La situation actuelle est presque inverse. Lorsque la crise s'est amorcée, le sentiment dominant était le « mythe de la croissance éternelle ». Il y a quelques mois, c'était plutôt le « mythe de la crise sans fin », officialisé par certaines prévisions internationales (revues en hausse depuis). Il y a encore un an, le baril de pétrole coûtait 150 dollars et la perspective de 300 dollars était largement soutenue. Depuis, le prix du pétrole a lourdement chuté. On pourrait multiplier les exemples de ces changements complets de perspectives intervenus en moins de deux ans. Quels enseignements peut-on en tirer pour l'avenir?

1/ L'économie n'est presque jamais à l'équilibre. Elle passe sans cesse d'une situation de déséquilibre à une autre. C'est cet enchaînement de déséquilibres temporaires qui crée la dynamique économique et en particulier les cycles des affaires.

2/ Nous sommes actuellement arrivés à un point bas du cycle. Un rebond de l'activité est largement engagé en Asie, il est imminent aux Etats-Unis et très prochain en Europe. Les marchés boursiers l'ont d'ailleurs bien anticipé dès le printemps dernier.
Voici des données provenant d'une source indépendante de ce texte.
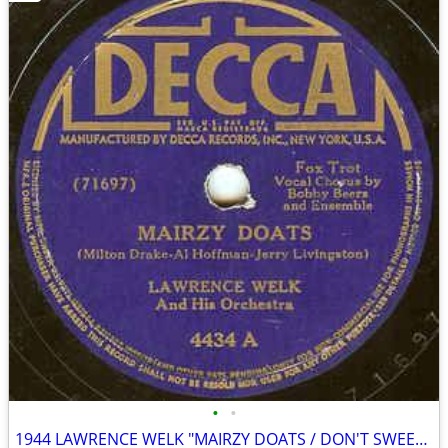
•
•
1944 LAWRENCE WELK "MAIRZY DOATS / DON'T SWEETHEART ME" 78 rpm RECORD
3/ Pour aller plus loin dans la hausse, il faudra toutefois y voir plus clair dans la force et la solidité du rebond. Car un rebond n'est pas une reprise. Pour qu'une croissance durable et forte s'installe, il faudra desserrer les freins du crédit et de la dette (privée et publique). Il faudra aussi que le besoin d'investir revienne. Cela ne peut pas être immédiat

4/ Une normalisation de l'économie appellera tôt ou tard une normalisation des taux d'intervention des Banques centrales (Fed et BCE). Nous en sommes encore loin, mais il faudra y penser dans le courant de l'année 2010 sous peine de créer de nouveaux déséquilibres financiers générateurs d'instabilité.

5/ Avec la fin de la récession commence une nouvelle phase du cycle. Après deux ans de mauvaises surprises, la tendance des fondamentaux économiques redevient favorable. C'est une période d'opportunités pour les investisseurs avisés.